Moving forward, we will need to be tougher with each other. If we know that a purchase (one that is more of a want than a necessity) or decision is not in line with our overall financial goals and/or within our planned budget, even if we really want to do it for the other, we’re just going to have to suck it up and not give in.
We need to hold each other accountable and remind ourselves of our WHY (more on this later) and our end game, and the importance delayed gratification plays in making our end game a reality.
4. Keep an Open Mind
We have to get creative to achieve our goal of paying off $150,000 in three years. This means we are going to have to be open to ideas and strategies that we may not have considered in the past of doing or trying. Not only should we keep an open mind
5. Prepare to Get Uncomfortable
In our pursuit to be student loan-free, we most likely will need to push ourselves further out of our comfort zones to do more with regard to this endeavor.
- Should we push ourselves to find ways to bring in more income? Perhaps carve out time during the weekends for a part-time gig, instead of hanging out with the family?
- Should we get additional training in our fields to help us level up in our careers even though it already feels like we don’t have the time to?
- While we love living in the Bay area, should we move to a more affordable city?
- What other expenses can we cut from our budget?
6. Define and Share Our Whys
Last but not least, we need to capture and externalize our whys, and keep it within view.
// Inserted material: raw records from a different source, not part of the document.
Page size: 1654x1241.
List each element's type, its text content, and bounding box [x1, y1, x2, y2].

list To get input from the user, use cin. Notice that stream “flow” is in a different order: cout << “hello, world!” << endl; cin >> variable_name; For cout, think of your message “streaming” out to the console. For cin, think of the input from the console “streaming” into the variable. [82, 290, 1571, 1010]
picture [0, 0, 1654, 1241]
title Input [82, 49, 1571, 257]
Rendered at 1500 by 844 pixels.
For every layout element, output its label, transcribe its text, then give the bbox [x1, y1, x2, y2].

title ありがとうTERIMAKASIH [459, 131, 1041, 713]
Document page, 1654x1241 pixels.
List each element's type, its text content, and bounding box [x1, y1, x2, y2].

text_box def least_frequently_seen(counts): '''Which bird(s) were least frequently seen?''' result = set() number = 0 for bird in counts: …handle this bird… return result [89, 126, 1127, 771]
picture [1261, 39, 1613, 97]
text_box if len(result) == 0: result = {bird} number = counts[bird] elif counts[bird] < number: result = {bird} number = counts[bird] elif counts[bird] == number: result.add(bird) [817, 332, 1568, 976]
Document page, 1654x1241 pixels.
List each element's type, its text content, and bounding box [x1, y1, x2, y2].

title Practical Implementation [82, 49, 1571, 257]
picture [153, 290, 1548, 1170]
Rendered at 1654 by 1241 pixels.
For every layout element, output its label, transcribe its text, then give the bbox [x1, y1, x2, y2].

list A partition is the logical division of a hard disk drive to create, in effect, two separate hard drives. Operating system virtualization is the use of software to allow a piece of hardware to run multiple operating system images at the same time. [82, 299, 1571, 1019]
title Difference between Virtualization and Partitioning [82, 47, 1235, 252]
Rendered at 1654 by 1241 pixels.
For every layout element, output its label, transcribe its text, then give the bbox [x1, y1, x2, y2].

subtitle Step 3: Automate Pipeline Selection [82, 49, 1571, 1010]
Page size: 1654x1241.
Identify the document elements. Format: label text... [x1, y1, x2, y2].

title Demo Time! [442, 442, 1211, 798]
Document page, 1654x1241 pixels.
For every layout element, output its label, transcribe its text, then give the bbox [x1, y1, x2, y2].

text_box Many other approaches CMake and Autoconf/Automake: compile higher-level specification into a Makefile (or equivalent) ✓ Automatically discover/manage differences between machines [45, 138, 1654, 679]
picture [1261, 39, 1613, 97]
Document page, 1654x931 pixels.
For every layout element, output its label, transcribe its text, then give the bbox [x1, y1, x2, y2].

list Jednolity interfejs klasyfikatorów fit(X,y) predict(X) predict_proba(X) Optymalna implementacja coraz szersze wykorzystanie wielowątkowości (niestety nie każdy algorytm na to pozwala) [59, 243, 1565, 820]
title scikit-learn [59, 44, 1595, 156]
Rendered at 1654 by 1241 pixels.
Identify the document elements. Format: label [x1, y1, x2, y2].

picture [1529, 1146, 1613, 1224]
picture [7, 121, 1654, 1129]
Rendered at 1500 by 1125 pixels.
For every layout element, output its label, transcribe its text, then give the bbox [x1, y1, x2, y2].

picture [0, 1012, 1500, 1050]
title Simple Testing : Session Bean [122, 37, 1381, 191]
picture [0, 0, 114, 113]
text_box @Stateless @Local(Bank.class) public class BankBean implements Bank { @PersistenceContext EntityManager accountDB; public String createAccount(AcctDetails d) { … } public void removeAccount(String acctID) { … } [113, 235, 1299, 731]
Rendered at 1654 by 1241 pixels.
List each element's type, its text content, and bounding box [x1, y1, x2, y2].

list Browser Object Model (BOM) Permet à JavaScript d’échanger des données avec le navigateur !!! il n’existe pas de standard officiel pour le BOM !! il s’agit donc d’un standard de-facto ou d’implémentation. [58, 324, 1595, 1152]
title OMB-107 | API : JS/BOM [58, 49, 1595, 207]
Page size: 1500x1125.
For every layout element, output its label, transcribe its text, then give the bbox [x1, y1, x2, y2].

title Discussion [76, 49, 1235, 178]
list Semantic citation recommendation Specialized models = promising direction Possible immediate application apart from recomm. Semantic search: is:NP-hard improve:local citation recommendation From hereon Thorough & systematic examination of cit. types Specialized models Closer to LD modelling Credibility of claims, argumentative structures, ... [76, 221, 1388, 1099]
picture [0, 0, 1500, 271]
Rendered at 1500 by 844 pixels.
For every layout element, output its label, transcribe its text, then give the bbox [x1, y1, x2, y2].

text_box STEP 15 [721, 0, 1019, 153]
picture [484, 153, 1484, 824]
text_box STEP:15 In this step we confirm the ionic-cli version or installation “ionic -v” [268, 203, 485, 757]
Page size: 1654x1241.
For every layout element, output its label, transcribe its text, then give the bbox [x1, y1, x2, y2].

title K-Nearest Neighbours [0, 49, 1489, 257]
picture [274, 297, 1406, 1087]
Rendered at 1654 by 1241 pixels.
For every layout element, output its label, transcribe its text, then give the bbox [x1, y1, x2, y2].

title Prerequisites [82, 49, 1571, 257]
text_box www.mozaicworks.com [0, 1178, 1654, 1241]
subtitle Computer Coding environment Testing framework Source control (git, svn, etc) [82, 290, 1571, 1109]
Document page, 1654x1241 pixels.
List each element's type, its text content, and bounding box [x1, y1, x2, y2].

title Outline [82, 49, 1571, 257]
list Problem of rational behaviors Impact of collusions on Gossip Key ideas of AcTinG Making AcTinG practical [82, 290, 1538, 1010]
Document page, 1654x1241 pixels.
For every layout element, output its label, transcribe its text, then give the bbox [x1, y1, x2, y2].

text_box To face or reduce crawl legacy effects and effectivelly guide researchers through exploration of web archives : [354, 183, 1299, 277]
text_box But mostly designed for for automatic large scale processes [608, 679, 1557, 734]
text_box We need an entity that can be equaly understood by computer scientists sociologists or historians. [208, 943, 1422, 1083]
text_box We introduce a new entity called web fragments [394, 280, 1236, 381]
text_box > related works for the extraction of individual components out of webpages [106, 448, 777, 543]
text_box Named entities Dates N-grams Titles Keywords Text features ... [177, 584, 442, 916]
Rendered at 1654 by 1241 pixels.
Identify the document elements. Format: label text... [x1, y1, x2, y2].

Always.
He who has a why can endure any how.Frederick Nietzche
Paul and I both have the general reasons why we wish to pay off our student loans swimming around in our heads. We’ve talked about them here and there since we’ve amassed them. But it’ll help us tremendously if we are to intentionally think about our WHY for this endeavor, write them down and share them with each other. It’ll solidify the thoughts that are just swimming around in our heads as something more tangible to motivate us in times we need motivating.
Clearly identifying our reason – what is driving us – for doing this will be integral in helping us endure this challenging journey. We must keep these reasons front and center to help us push through and serve as our north star, guiding us to stay on course when times get tough and we stray from our path.
So, Paul and I agreed to write down why we want to be debt-free and plan to share it with each other during our family meeting next week.
I hope we don’t lose steam and keep our momentum going. We’ve been in this situation for the last 10 years. We really don’t want to be in this same position, shackled by our student loans another 10 years from now.
To be honest with you, I have doubts whether we would even be able to hit our first goal of paying off my $50,000 student loan in a year. But I can’t let that doubt immobilize us. I need to get on the right footing that while we may not know exactly yet how we will make this happen, it doesn’t mean we won’t figure out a way.
For now, we’ve set our goal and agreed on it. We just need to roll up our sleeves, get creative, hold each other accountable and continue to dig in.